Using newly collected late midlife measures of skills and life cycle panel data from surveys and administrative criminal records, Jorge Luis García, James J. Heckman, and Victor Ronda explore intergenerational impacts of the Perry Preschool Project (PPP), an early childhood education program designed to promote social mobility among disadvantaged African American children. Their study, The Lasting Effects of Early Childhood Education on Promoting the Skills and Social Mobility of Disadvantaged African Americans (NBER Working Paper 29057), finds that the program had multiple positive impacts, several of which affect the children of PPP participants.

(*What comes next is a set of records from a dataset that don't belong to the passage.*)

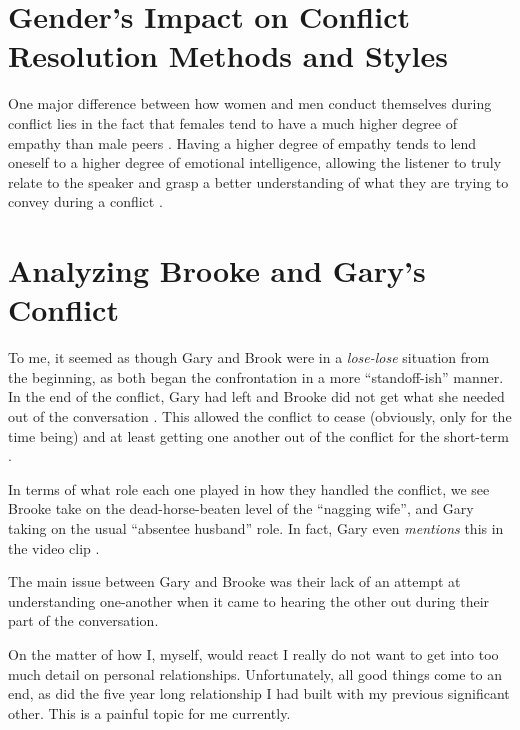 \documentclass[stu,12pt]{apa7}
\begin{document}
  \section{Gender's Impact on Conflict Resolution Methods and Styles}
    One major difference between how women and men conduct themselves during
      conflict lies in the fact that females tend to have a much higher degree
      of empathy than male peers \parencite[pp. 51]{wied_empathy_2007}. Having
      a higher degree of empathy tends to lend oneself to a higher degree of
      emotional intelligence, allowing the listener to truly relate to the
      speaker and grasp a better understanding of what they are trying to
      convey during a conflict \parencite[pp. 6]{morgan_he_2002}.


  \section{Analyzing Brooke and Gary's Conflict}
    To me, it seemed as though Gary and Brook were in a \textit{lose-lose}
      situation from the beginning, as both began the confrontation in a
      more ``standoff-ish'' manner. In the end of the conflict, Gary had left
      and Brooke did not get what she needed out of the conversation
      \parencite{reed_leaving_2006}. This allowed the conflict to cease
      (obviously, only for the time being) and at least getting one another
      out of the conflict for the short-term
      \parencite[pp. 5]{fisher_sources_2000}.

    In terms of what role each one played in how they handled the conflict, we
      see Brooke take on the dead-horse-beaten level of the ``nagging wife'',
      and Gary taking on the usual ``absentee husband'' role. In fact, Gary even
      \textit{mentions} this in the video clip \parencite{reed_leaving_2006}.

    The main issue between Gary and Brooke was their lack of an attempt at
      understanding one-another when it came to hearing the other out during
      their part of the conversation.

    On the matter of how I, myself, would react I really do not want to get into
      too much detail on personal relationships. Unfortunately, all good things
      come to an end, as did the five year long relationship I had built with
      my previous significant other. This is a painful topic for me currently.


  \newpage
  \printbibliography[%
    title={References},%
    heading={bibintoc},%
    notcategory={consulted}%
  ]

  \newpage
  \nocite{*}
  \printbibliography[%
    title={Additional References},%
    heading={bibintoc},%
    category={consulted}%
  ]
\end{document}
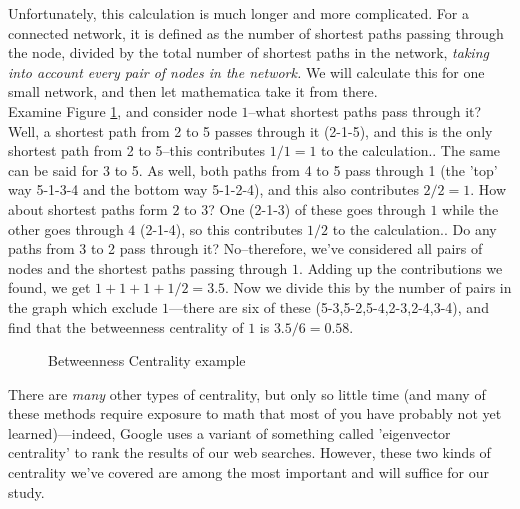 \documentclass[12pt]{article}
\begin{document}
Unfortunately, this calculation is much longer and more complicated. For a connected network, it is defined as the number of shortest paths passing through the node, divided by the total number of shortest paths in the network, \emph{taking into account every pair of nodes in the network.} We will calculate this for one small network, and then let mathematica take it from there. \\
Examine Figure \ref{bw}, and consider node $1$--what shortest paths pass through it? Well, a shortest path from 2 to 5 passes through it (2-1-5), and this is the only shortest path from 2 to 5--this contributes $1/1=1$ to the calculation.. The same can be said for 3 to 5. As well, both paths from 4 to 5 pass through 1 (the 'top' way 5-1-3-4 and the bottom way 5-1-2-4), and this also contributes $2/2=1$. How about shortest paths form $2$ to $3$? One (2-1-3) of these goes through $1$ while the other goes through $4$ (2-1-4), so this contributes $1/2$ to the calculation.. Do any paths from 3 to 2 pass through it? No--therefore, we've considered all pairs of nodes and the shortest paths passing through $1.$ Adding up the contributions we found, we get $1+1+1+1/2=3.5$. Now we divide this by the number of pairs in the graph which exclude $1$---there are six of these (5-3,5-2,5-4,2-3,2-4,3-4), and find that the betweenness centrality of $1$ is $3.5/6=0.58$.
\begin{figure}[htbp]
\begin{center}
\label{bw}
\caption{Betweenness Centrality example}
\end{center}
\end{figure}
There are \emph{many} other types of centrality, but only so little time (and many of these methods require exposure to math that most of you have probably not yet learned)---indeed, Google uses a variant of something called 'eigenvector centrality' to rank the results of our web searches. However, these two kinds of centrality we've covered are among the most important and will suffice for our study.
\end{document}
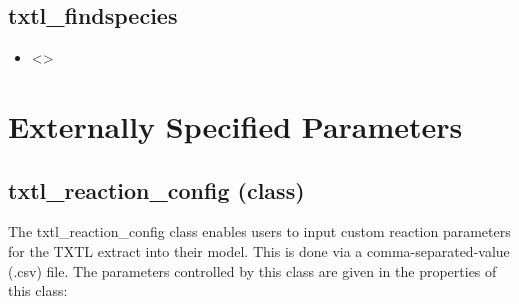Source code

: \documentclass[english]{report}
\begin{document}
		\subsection*{txtl\_findspecies}
			\begin{itemize}
			\item <>
			\end{itemize}		
	\section{Externally Specified Parameters}
		\subsection*{txtl\_reaction\_config (class)}
		The txtl\_reaction\_config class enables users to input custom reaction parameters for the TXTL extract into their model. This is done via a comma-separated-value (.csv) file. The parameters controlled by this class are given in the properties of this class:
\end{document}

Launched in Ypsilanti, Michigan in 1962, the PPP was intended to foster development of cognitive and socioemotional skills and promote social mobility. Eligibility criteria based on IQ scores and socioeconomic status were used to create a pool of 123 disadvantaged African American children who were randomized into treatment and control groups. Treatment group children received two years of two-and-a-half-hour preschool sessions on weekdays starting at age three, as well as weekly teacher home visits during the treatment period. Control group children received no interventions. The researchers analyzed the effects of the PPP because it continues to influence the design of current and proposed early childhood education programs. At least 30 percent of current Head Start programs are based on it, and more than 10 percent of African American children born in the 2010s would be eligible for it.
Using new data on the original PPP participants, and on their children, many of whom are now in their mid-20s, the researchers find long-lasting beneficial program effects. They find positive effects on cognition for participants through age 54, contradicting claims of fadeout that have dominated popular discussions of early childhood programs. First-generation treatment group members also have more stable home lives in terms of marriage and divorce, as well as higher incomes in their child-rearing years.

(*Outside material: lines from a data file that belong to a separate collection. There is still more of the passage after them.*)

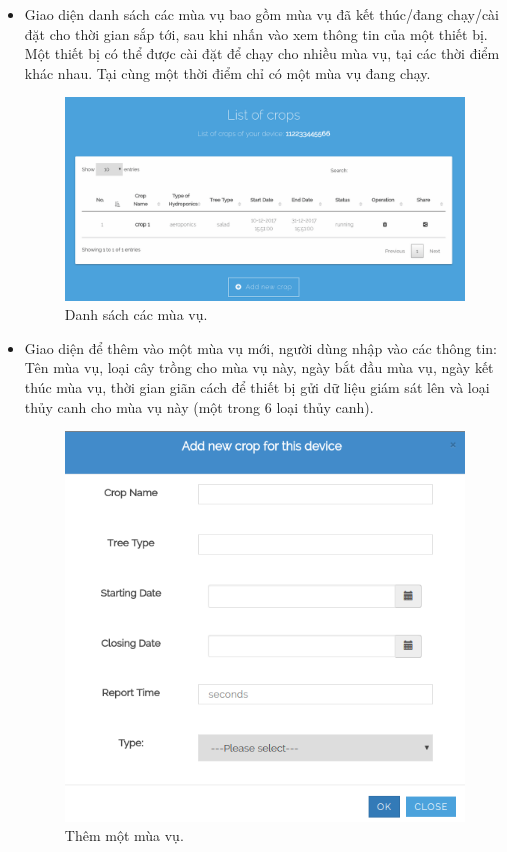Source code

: \documentclass[a4paper,12pt,oneside]{article}
\begin{document}
\begin{itemize}
\item Giao diện danh sách các mùa vụ bao gồm mùa vụ đã kết thúc/đang chạy/cài đặt cho thời gian sắp tới, sau khi nhấn vào xem thông tin của một thiết bị. Một thiết bị có thể được cài đặt để chạy cho nhiều mùa vụ, tại các thời điểm khác nhau. Tại cùng một thời điểm chỉ có một mùa vụ đang chạy. 
\begin{figure}[H]
\centering
\includegraphics[scale=.4]{hinh/web_crop_list.png}
\caption{Danh sách các mùa vụ.}
\end{figure}

\item Giao diện để thêm vào một mùa vụ mới, người dùng nhập vào các thông tin: Tên mùa vụ, loại cây trồng cho mùa vụ này, ngày bắt đầu mùa vụ, ngày kết thúc mùa vụ, thời gian giãn cách để thiết bị gửi dữ liệu giám sát lên và loại thủy canh cho mùa vụ này (một trong 6 loại thủy canh).
\begin{figure}[H]
\centering
\includegraphics[scale=.55]{hinh/web_add_crop.png}
\caption{Thêm một mùa vụ.}
\end{figure}


\end{itemize}
\end{document}
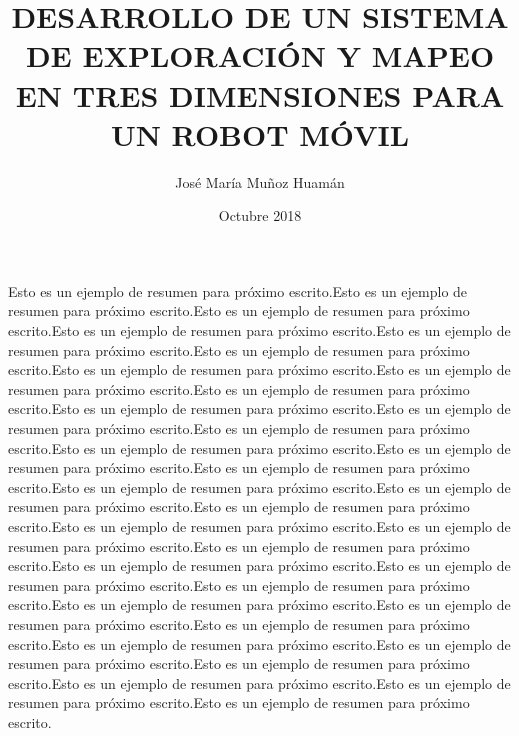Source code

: \documentclass[a4paper, 12pt, oneside]{JMtesis}
\begin{document}
\frontmatter
{}
\title {DESARROLLO DE UN SISTEMA DE EXPLORACIÓN Y MAPEO EN TRES DIMENSIONES PARA UN ROBOT MÓVIL}
\author{Jos\'e Mar\'ia Muñoz Huam\'an}
\date{Octubre 2018}

\maketitle
{}

%
%
%

\tableofcontents
\resumen

Esto es un ejemplo de resumen para próximo escrito.Esto es un ejemplo de resumen para próximo escrito.Esto es un ejemplo de resumen para próximo escrito.Esto es un ejemplo de resumen para próximo escrito.Esto es un ejemplo de resumen para próximo escrito.Esto es un ejemplo de resumen para próximo escrito.Esto es un ejemplo de resumen para próximo escrito.Esto es un ejemplo de resumen para próximo escrito.Esto es un ejemplo de resumen para próximo escrito.Esto es un ejemplo de resumen para próximo escrito.Esto es un ejemplo de resumen para próximo escrito.Esto es un ejemplo de resumen para próximo escrito.Esto es un ejemplo de resumen para próximo escrito.Esto es un ejemplo de resumen para próximo escrito.Esto es un ejemplo de resumen para próximo escrito.Esto es un ejemplo de resumen para próximo escrito.Esto es un ejemplo de resumen para próximo escrito.Esto es un ejemplo de resumen para próximo escrito.Esto es un ejemplo de resumen para próximo escrito.Esto es un ejemplo de resumen para próximo escrito.Esto es un ejemplo de resumen para próximo escrito.Esto es un ejemplo de resumen para próximo escrito.Esto es un ejemplo de resumen para próximo escrito.Esto es un ejemplo de resumen para próximo escrito.Esto es un ejemplo de resumen para próximo escrito.Esto es un ejemplo de resumen para próximo escrito.Esto es un ejemplo de resumen para próximo escrito.Esto es un ejemplo de resumen para próximo escrito.Esto es un ejemplo de resumen para próximo escrito.Esto es un ejemplo de resumen para próximo escrito.Esto es un ejemplo de resumen para próximo escrito.Esto es un ejemplo de resumen para próximo escrito.Esto es un ejemplo de resumen para próximo escrito.
\end{document}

These improved outcomes across the life cycle have translated into better family environments for the second generation, the children of the PPP participants, and these improved home environments are the source of the PPP’s intergenerational benefits. Children of the first generation of treatment participants were more likely than children of the first generation of control participants to grow up in stable two-parent households. Their parents have higher average earnings, less engagement with the criminal justice system, and better executive functioning (cognition), socioemotional skills, and health. The children of treatment group members are also less likely to be enrolled in special education, and they are 17 percentage points less likely to have been suspended from school during K-12 education than the children of control group members. They are more likely to be high school graduates and much less likely to engage in crime. They are also 11 percentage points more likely to be in good health through young adulthood, 26 percentage points more likely to be employed, and 8 percentage points less likely to be divorced.
The researchers find important differences in the PPP’s impact by gender. The male children of the male treatment group members receive the greatest benefits, consistent with literature on the adverse effects of disadvantaged environments on boys. For example, children of male treated participants are 18 percentage points less likely to have been arrested through young adulthood compared to children of male control participants.